И он мрачнел тем больше, чем сильнее веселели мы. Замечая хмурые взгляды Родиона, я чувствовала, как скрипели и натягивались его нервы, но нарочито игнорировала, и даже в открытую выказывала ему пренебрежение. Пусть думает что хочет, мне нет дела.
Глава 8. Становится хуже
Включили музыку, и она загремела на всю комнату, помешав нашему с Сашей разговору. Чтобы слышать друг друга, приходилось сидеть близко и повышать голос. Обсуждали мы исключительно технику игры, примочки, репертуар, кто, когда и как начал учиться и прочее, но вынужденная близость и разговоры «губы к уху», обманывали восприятие. С определённого ракурса вообще могло показаться, что мы целуемся.

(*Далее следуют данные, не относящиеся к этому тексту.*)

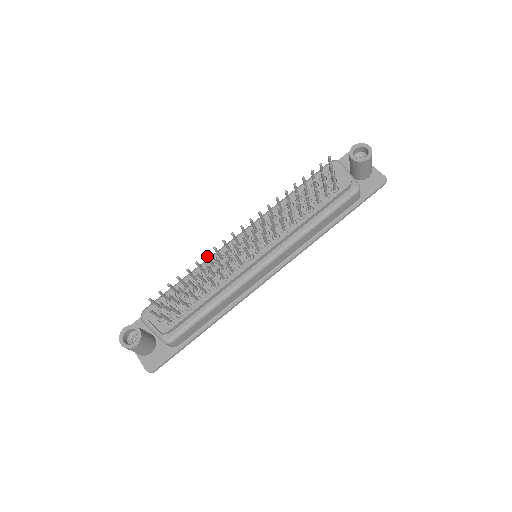
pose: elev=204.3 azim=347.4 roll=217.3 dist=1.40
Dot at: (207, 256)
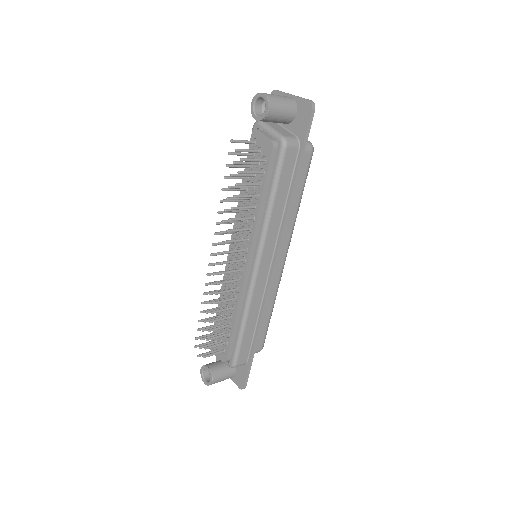
Dot at: (206, 293)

Во мне кипело варево из чувств: злость, радость, раздражение. Я была уверена, этот пожар разгорался из-за алкоголя. И совсем чуть-чуть из-за испытываемых чувств.
Не наоборот? Да не важно.
Вскоре и остальные перебрались на диваны и окончательно прервали нас с Сашей. Антон плюхнулся рядом так, что меня подкинуло. По скрипучему саднящему смеху я поняла, что он уже хорош.
Он прокомментировал своё появление, но я не разобрала слов – он и так говорил неразборчиво, а сейчас понимать его стало ещё труднее. Да, пить – тяжёлая работа.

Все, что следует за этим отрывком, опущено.